Although the Port of Montreal is a globally diversified port, it has long been the main hub for trade between Europe and North America. In fact, today Montreal handles more container traffic between Northern Europe and the U.S. Midwest than any other port in North America.
Northern Europe is the Port of Montreal’s main market, accounting for 44 per cent of the containerized cargo traffic moving through the Port. “It’s a mature and stable market,” said Tony Boemi, Vice-President of Growth and Development for the Montreal Port Authority (MPA).
Among the Port of Montreal’s numerous advantages, it is on the shortest direct route from Europe and the Mediterranean to North America’s industrial heartland. Ocean transit time between Montreal and Europe is only eight days.
With its strategic location 1,600 kilometres inland, Montreal is the closest international container port to North America’s industrial heartland. It provides access to 40 million consumers within one trucking day and another 70 million consumers within two rail days. The Port has excellent highway connections to the hinterland, and it is directly connected to transcontinental Class 1 railways Canadian National and Canadian Pacific. Its three international container terminals can each handle two 300-metre container ships simultaneously.
Numerous container services or maritime routes link Montreal to European ports:
• The SLCS 1 (St.
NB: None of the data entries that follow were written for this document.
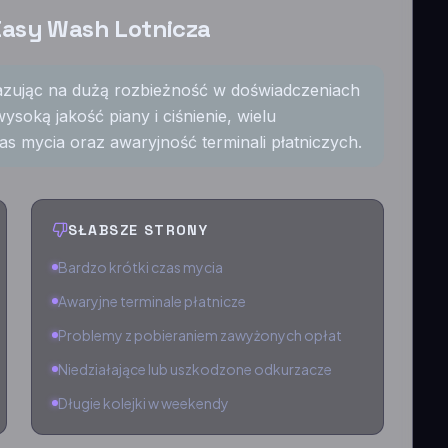
Easy Wash Lotnicza
skazując na dużą rozbieżność w doświadczeniach
soką jakość piany i ciśnienie, wielu
as mycia oraz awaryjność terminali płatniczych.
SŁABSZE STRONY
Bardzo krótki czas mycia
Awaryjne terminale płatnicze
Problemy z pobieraniem zawyżonych opłat
Niedziałające lub uszkodzone odkurzacze
Długie kolejki w weekendy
Lawrence Coordinated Service 1), a joint agreement among Hapag-Lloyd, MSC and OOCL;
• The SLCS 2 (St. Lawrence Coordinated Service 2), an agreement between Hapag-Lloyd and OOCL; and
• The TA-4, a service operated by Maersk and CMA CGM.
Federal Atlantic Lakes Line and Nirint Shipping, which handle various types of cargo, also provide services between Montreal and Europe.
The Port of Montreal is linked to numerous European ports including Antwerp, Bremerhaven, Hamburg, Le Havre, Liverpool, Rotterdam, Thamesport and St. Petersburg.
European markets, including the Mediterranean, already represent 39 per cent of the total volume of traffic and close to 65 per cent of container traffic moving through the Port of Montreal.
On the inland side, Quebec accounts for 35 per cent of Canadian exports moving to Europe. These exports, in particular those transported by container, move for the most part through the Port of Montreal.
Additionally, more than 95 per cent of Quebec and Ontario importers and exporters choose the Port of Montreal to reach European markets.
One company that uses the Port of Montreal to import products from Europe is Déli Prestige. The Montreal-based firm specializes in the import of fresh and frozen foods from Belgium for wide distribution to major grocery store chains in Canada.
Déli Prestige imports through the Port of Montreal fresh olives every three weeks by container from a production facility in Southern Belgium, and it expects frequency to increase to every week, said president Olivier Grosman. The company also imports salad croutons and frozen Belgian fruit waffles.
“We use the Port of Montreal because it is a strategic hub and the fastest gateway into North America from Belgium,” Mr. Grosman said. “This is important, especially because we import fresh products, and the Port of Montreal has the capacity to quickly and efficiently handle our containers.”
While the Port already is reaping the benefits of trade with Europe, the Comprehensive Economic and Trade Agreement (CETA) between Canada and the European Union (EU) is expected to bring additional traffic through Montreal.
“The Port, which welcomes the world’s leading marine carriers, has many longstanding European partners,” said Sylvie Vachon, President and CEO of the Montreal Port Authority. “Our business relations are promised a bright future thanks to the new free-trade agreement between Canada and the European Union that will promote trade on both sides of the Atlantic.
“CETA is made to measure for the Port of Montreal. We already are the leading port on the North American East Coast for trade between Northern Europe and North America’s industrial heartland. With our strategic location between the world’s two largest economic blocs – the EU and NAFTA – the Port of Montreal is the natural gateway for Europe.”
“Our daily existence has become dependent on globalization,” said Sokat Shaikh, Managing Director of MSC Canada. “The majority of what all Canadians buy at any retail point, along with manufacturing within Canada, is traded with countries worldwide. MSC’s global investments thus far, along with future long-term investments, will continue to remain aligned with both global and regional demands.
“MSC Canada’s investment in terminals along with independent liner services for imports and exports to and from Canada are ready to accommodate the organic growth and the expected growth from the CETA agreement. Our commitment to simplifying our customers’ trade with Europe will continue to be our focus.”